### Text under study
You are welcome providing education in disasters and safety is the main reason I am here.

Jerry


----------



## NaeKid (Oct 17, 2008)

I just did a "GoogleMaps" drive-by my shop and took a screenshot of what our east-end looks like. In the picture you can see one large tank at the end of the east-end parking lot. You can't see the other tanks - but - those tanks are piped to our burning-tables - basically computer-controled machines that can cut through 6" thick steel. We have more tanks that are piped to our CNC-plasma and CNC-laser machines, not counting our in-house hydrogen-generators.

We also have mobile oxy-acetelene cutting / welding carts - if something were to happen to the tanks - you might understand how a 3-block diameter would be affected .. and .. I probably will not be able to post here ever again ..


----------



## jebrown (Nov 7, 2008)

### Work instructions
**a)** From the forum thread about the shop's tanks, write out the stretch from "You are welcome" through "our in-house hydrogen-generators.".
**b)** In the forum thread about the shop's tanks, what can the burning-tables cut through?
**c)** Carry on the forum thread about the shop's tanks from the point where it stops.

### Provided data
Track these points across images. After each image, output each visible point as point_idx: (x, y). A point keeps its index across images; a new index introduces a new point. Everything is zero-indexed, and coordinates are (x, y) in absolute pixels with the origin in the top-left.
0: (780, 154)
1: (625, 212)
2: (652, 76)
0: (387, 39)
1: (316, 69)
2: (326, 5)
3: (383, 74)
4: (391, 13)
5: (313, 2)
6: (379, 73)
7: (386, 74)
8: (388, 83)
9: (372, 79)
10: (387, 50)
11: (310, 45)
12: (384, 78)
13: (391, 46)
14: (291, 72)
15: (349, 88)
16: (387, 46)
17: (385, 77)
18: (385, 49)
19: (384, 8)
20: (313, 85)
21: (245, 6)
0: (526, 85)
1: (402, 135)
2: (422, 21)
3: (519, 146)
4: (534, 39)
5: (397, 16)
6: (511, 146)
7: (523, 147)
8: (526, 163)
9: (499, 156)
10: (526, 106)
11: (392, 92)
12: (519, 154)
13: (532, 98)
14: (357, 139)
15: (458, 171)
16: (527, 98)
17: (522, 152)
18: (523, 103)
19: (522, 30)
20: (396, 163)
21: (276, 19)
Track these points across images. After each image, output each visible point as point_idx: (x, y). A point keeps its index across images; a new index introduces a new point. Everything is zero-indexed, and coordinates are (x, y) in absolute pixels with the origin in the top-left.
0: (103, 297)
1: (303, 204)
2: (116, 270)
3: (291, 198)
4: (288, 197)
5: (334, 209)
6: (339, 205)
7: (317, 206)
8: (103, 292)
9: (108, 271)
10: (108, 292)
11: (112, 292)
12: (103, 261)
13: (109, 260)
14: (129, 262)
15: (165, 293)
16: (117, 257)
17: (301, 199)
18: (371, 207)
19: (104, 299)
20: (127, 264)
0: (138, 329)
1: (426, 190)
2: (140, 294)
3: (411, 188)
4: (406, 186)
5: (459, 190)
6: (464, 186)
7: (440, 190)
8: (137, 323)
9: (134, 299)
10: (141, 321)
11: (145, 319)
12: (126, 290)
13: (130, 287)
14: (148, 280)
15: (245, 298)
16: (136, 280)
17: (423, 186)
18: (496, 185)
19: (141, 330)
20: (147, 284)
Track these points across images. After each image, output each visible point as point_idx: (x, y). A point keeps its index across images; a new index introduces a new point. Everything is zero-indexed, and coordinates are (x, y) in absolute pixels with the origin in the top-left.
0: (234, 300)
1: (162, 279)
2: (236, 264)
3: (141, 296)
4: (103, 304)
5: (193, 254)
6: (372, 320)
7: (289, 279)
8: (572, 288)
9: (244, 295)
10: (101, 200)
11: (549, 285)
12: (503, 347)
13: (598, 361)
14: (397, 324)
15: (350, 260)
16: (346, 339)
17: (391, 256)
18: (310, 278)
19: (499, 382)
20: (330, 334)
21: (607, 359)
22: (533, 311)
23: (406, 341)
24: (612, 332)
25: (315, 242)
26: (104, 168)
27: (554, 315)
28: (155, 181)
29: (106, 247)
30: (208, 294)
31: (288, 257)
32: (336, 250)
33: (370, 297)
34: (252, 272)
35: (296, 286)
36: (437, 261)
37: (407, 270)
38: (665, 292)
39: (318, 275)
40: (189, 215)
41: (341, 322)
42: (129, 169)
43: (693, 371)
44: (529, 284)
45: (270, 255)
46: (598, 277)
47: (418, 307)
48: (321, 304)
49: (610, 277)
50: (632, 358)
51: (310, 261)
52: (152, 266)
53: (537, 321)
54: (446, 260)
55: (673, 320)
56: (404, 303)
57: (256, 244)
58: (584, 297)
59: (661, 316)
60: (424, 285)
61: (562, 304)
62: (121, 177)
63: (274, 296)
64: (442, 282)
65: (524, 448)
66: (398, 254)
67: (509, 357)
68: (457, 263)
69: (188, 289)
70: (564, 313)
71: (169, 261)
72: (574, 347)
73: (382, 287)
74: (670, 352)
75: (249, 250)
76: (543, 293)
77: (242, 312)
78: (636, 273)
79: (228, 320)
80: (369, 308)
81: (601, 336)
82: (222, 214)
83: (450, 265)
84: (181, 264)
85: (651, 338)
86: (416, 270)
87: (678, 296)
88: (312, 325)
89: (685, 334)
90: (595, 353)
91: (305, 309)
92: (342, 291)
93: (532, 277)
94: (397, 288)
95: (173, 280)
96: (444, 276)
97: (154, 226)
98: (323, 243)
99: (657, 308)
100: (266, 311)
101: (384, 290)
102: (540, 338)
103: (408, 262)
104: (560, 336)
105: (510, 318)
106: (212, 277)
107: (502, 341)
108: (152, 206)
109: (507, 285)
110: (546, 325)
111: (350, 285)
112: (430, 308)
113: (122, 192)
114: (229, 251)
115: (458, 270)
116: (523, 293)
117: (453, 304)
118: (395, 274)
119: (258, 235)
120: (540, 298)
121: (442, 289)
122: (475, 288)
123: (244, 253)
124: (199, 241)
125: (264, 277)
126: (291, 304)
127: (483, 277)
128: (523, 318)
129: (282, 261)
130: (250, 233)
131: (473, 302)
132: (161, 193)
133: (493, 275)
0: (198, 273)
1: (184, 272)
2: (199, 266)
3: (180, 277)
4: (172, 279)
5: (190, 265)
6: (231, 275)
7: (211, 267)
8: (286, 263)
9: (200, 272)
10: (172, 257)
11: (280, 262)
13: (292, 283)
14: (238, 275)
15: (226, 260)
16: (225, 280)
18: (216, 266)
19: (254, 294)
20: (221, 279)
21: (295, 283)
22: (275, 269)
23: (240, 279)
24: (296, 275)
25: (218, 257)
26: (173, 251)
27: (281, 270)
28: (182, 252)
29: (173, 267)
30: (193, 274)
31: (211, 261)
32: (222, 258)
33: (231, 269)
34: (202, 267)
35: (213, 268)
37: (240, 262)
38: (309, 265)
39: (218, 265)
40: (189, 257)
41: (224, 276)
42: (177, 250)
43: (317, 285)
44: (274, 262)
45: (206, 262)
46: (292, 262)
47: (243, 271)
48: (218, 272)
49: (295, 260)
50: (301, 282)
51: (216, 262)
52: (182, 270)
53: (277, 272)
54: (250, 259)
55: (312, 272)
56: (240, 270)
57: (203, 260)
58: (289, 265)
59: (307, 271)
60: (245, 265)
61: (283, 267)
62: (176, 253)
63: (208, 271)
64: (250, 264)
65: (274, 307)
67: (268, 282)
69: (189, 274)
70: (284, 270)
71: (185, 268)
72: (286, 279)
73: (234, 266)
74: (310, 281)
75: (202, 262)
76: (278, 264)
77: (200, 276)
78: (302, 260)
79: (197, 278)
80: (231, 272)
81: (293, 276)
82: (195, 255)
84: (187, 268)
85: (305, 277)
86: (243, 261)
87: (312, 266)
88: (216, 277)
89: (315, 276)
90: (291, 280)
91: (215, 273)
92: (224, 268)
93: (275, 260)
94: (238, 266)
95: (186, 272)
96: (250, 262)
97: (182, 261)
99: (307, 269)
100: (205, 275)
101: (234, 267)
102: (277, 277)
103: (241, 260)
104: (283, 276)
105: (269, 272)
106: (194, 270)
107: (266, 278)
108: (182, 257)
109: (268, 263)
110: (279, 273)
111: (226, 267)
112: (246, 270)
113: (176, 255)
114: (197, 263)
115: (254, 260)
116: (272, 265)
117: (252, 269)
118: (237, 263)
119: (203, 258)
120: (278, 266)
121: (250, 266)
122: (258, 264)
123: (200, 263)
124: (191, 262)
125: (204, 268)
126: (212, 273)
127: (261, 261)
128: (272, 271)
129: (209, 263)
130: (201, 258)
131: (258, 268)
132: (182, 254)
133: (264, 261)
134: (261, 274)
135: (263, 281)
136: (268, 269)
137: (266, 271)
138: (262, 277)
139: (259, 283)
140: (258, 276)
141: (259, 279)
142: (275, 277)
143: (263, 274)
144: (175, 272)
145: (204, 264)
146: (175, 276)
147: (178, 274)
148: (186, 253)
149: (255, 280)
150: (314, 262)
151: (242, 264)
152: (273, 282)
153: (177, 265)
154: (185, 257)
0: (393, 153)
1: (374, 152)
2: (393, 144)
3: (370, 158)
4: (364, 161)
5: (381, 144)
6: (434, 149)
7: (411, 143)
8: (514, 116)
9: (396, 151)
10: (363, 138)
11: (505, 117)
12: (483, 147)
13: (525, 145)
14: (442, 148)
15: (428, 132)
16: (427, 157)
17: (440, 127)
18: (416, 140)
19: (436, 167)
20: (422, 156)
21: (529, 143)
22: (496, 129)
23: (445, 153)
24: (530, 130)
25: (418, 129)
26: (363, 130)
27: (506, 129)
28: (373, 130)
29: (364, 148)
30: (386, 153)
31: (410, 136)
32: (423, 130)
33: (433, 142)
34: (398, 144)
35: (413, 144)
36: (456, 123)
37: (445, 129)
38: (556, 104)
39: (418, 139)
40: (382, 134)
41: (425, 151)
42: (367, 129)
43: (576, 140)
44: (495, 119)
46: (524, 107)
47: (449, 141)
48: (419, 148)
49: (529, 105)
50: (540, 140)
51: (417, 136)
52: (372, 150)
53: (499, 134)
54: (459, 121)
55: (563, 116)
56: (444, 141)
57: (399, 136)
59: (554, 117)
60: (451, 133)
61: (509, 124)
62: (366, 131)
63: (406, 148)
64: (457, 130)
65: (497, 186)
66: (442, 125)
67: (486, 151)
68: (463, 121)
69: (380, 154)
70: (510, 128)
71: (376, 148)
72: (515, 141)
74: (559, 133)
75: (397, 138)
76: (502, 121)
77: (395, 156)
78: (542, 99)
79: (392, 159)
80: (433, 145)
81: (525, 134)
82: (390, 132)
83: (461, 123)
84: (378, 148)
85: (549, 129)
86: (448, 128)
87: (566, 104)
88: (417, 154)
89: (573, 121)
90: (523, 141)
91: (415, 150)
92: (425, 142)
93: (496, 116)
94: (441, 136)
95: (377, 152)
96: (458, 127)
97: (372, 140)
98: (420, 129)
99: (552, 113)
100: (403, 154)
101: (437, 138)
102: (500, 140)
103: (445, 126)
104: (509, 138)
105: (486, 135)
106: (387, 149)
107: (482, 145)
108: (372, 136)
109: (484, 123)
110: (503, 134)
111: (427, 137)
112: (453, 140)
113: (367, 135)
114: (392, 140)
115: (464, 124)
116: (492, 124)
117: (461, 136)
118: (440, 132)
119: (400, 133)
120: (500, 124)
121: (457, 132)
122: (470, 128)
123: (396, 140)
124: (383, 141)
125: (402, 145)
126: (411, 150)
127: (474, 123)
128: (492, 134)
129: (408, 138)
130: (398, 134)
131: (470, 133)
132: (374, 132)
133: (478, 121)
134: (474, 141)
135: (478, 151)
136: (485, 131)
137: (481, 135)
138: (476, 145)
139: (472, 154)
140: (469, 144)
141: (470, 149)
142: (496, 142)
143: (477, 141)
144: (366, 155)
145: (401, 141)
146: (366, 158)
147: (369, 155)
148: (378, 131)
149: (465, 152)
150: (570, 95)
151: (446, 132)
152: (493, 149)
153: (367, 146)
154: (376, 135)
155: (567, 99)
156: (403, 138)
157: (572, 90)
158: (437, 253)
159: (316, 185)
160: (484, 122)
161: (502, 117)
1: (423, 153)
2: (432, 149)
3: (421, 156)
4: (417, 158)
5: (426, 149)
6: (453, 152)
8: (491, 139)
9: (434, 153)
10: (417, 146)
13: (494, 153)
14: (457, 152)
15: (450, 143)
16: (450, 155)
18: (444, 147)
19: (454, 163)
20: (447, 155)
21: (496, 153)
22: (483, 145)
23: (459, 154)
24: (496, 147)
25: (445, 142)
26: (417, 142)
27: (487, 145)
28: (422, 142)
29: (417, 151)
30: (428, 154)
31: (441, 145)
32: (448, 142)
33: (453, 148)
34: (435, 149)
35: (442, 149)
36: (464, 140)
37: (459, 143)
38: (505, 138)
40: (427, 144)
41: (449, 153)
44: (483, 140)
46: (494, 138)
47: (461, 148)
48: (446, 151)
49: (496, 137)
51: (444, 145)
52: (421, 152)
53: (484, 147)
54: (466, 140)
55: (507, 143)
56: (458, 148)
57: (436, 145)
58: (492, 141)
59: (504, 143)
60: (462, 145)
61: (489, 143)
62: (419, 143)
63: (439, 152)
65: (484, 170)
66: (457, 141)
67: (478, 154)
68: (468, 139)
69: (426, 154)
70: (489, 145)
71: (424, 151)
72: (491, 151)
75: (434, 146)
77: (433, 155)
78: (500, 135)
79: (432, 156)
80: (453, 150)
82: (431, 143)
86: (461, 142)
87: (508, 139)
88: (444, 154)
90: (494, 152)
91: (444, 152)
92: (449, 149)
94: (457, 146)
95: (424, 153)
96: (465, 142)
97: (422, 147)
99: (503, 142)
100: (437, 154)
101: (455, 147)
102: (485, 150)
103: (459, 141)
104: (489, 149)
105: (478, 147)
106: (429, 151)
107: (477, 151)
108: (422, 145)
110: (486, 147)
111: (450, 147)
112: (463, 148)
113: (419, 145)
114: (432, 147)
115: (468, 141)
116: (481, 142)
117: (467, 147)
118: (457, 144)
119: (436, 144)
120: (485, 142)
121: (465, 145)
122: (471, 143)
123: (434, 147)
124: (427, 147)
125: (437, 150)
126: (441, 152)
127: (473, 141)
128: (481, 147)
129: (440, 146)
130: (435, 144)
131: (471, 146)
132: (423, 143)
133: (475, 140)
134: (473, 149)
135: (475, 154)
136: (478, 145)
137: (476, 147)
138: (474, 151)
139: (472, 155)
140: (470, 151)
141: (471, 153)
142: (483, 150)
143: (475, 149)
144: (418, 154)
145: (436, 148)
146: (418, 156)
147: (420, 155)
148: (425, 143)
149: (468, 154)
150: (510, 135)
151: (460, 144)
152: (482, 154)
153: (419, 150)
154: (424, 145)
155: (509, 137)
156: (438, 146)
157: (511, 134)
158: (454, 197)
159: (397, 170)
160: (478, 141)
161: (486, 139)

### Answers for each item
**a)**
You are welcome providing education in disasters and safety is the main reason I am here.

Jerry


----------



## NaeKid (Oct 17, 2008)

I just did a "GoogleMaps" drive-by my shop and took a screenshot of what our east-end looks like. In the picture you can see one large tank at the end of the east-end parking lot. You can't see the other tanks - but - those tanks are piped to our burning-tables - basically computer-controled machines that can cut through 6" thick steel. We have more tanks that are piped to our CNC-plasma and CNC-laser machines, not counting our in-house hydrogen-generators.

**b)** Steel 6 inches thick.

**c)**
When I was in my 20's I was working constuction. I worked for a while at a chemical plant in Irwindale, CA. that wa being remodeled. about six months later I was at a drive-in movie theater and saw a huge fireball shoot up into the air. It was later determined to be over 300' in diameter. It was from the same chemical plant where I had worked a compressed liquid . I don't remeber what. They were involved in manufaturing the base liquid for paint. four days later I went over there and since several people there remebered me they let me in to take pictures. The destruction was unbeleiveable. Two workers were killed in the explosion. They never did determine for sure what caused it. They even talked about it was a suicide incident by one of the workers that was killed.
So I know what you mean by compressed liquid explosiions.
This was also a couple of years before I got into disaster work. It sure makes one think about what can happen. Many people are not aware of the explosisve power of compressed liquids.

Jerry


----------



## Canadian (Dec 14, 2008)

I know someone who was driving near a toilet factory when it exploded. Toilets and toilet seats started raining down on the car from the sky. The car got all dented but nobody got hurt.


----------



## jebrown (Nov 7, 2008)

Poor guy. I can only imagine all the teasing he had to endure after that incident and all the comments that were made to him about his experience.

Jerry


----------



## TechAdmin (Oct 1, 2008)

Canadian said:


> I know someone who was driving near a toilet factory when it exploded. Toilets and toilet seats started raining down on the car from the sky. The car got all dented but nobody got hurt.


 I'm both amazed and fearful of this event. It plagues my dreams.


----------



## Canadian (Dec 14, 2008)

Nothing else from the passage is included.